▸ **Excerto para leitura**:
____________

O MIÚDO DA ESCOLA INDUSTRIAL DE LOURENÇO MARQUES
Por: Pierre Vilbró
A propósito de mais um almoço anual de convívio dos antigos alunos da Escola Industrial de Lourenço Marques, pareceu-me oportuno e justificável escrever algo que invocasse e homenageasse aquele estabelecimento de ensino e todos os que por lá passaram – alunos, serventes, contínuos, professores e mestres.
Ocorreu-me então ficcionar uma pequena história – ficcionada a partir de instantâneos reais -, tendo como figura central um miúdo a quem chamarei simplesmente Miúdo. Muitos dos ex-alunos poderão eventualmente rever-se em algumas das passagens descritas no texto. Na diversidade de cada um, tínhamos muito em comum.
Contrário à minha vontade, não destacarei qualquer nome, e são muitos os que gostaria de incluir, por me dizerem muito – professores, mestres, contínuos, serventes e alunos -, pois tenho a noção que seria injusto relativamente a muitos dos omitidos, visto ter dificuldade em traçar a linha de fronteira entre incluídos e excluídos.

____________

▸ **Lista de atividades**:
(1) Enumere as categorias de pessoas que, segundo o texto sobre a Escola Industrial de Lourenço Marques, passaram por aquele estabelecimento de ensino.
(2) Retome o texto sobre a Escola Industrial de Lourenço Marques e continue-o a partir da última frase mostrada.
Os dados abaixo são material separado do texto sobre a Escola Industrial de Lourenço Marques.

▸ **Dados fornecidos**:

____________

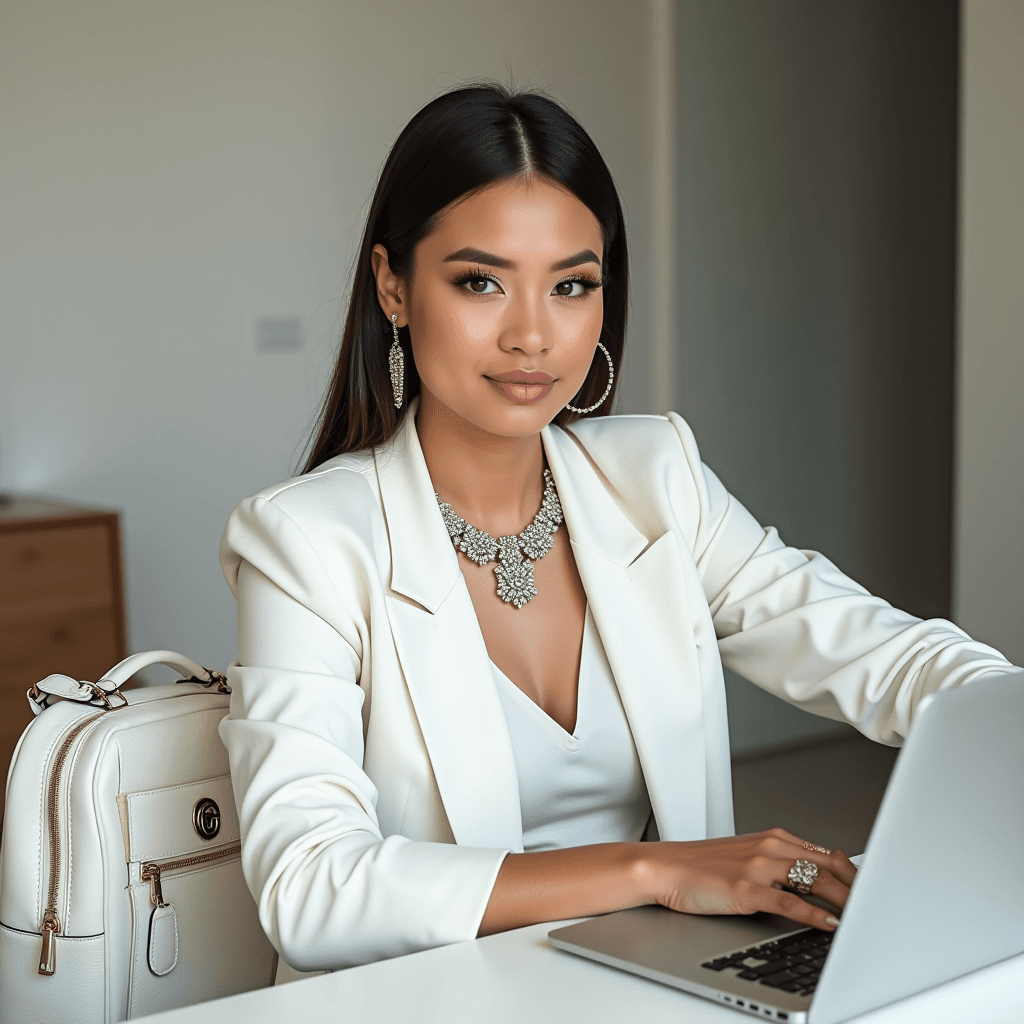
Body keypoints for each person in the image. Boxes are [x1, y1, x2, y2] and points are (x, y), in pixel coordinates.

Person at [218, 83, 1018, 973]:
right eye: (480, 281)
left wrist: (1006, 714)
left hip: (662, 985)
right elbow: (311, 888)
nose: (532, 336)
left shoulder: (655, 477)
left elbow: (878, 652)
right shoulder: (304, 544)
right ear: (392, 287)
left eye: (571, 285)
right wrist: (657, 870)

____________

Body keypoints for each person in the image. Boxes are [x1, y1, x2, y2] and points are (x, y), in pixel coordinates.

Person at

____________

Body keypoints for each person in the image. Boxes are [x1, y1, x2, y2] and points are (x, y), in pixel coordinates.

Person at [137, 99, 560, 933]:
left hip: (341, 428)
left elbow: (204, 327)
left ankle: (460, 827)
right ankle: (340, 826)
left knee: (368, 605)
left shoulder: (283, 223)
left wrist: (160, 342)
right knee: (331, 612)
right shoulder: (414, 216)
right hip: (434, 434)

____________

▸ **Respostas por tarefa**:
(1) Alunos, serventes, contínuos, professores e mestres.

(2)
Quem era este Miúdo? Vivia no xilunguini, nos subúrbios, ou num dos bairros fronteira entre aquelas duas grandes zonas da cidade? Qual o estatuto social, económico e cultural dos pais? A côr da sua pele era clara ou escura? O seu cabelo era liso, encaracolado ou encarapinhado? Nada disto interessava, porque ele era simplesmente um miúdo, mais um entre muitos, e os miúdos não se preocupavam com esses aspectos, questões marginais para eles.
Essas perguntas, preocupações e preconceitos, faziam-nas e tinham-nas os adultos, embora nem todos. Os miúdos, para lá dos episódicos desentendimentos e zangas que por vezes redundavam em pancadaria, pautavam-se pela amizade, companheirismo e entreajuda, quer nos tempos curriculares como nos extraescolares. Destes valores e comportamento, com toda a naturalidade resultava a igualdade entre todos, na diferença de cada um.
O Miúdo, dez anos de idade, terminara a 4ª classe (4º ano, hoje), na Escola Paiva Manso, ao Alto-Maé,
e havia que decidir do seu futuro imediato: Liceu, Escola Industrial ou trabalhar. Esta última hipótese foi liminarmente posta de parte. ”Liceu é para os filhos dos doutores e dos engenheiros, são muitos anos e fica caro” – opinaram os vizinhos, matutaram e concordaram os pais. Por exclusão de partes, o destino do Miúdo decidido ficou: Escola Industrial.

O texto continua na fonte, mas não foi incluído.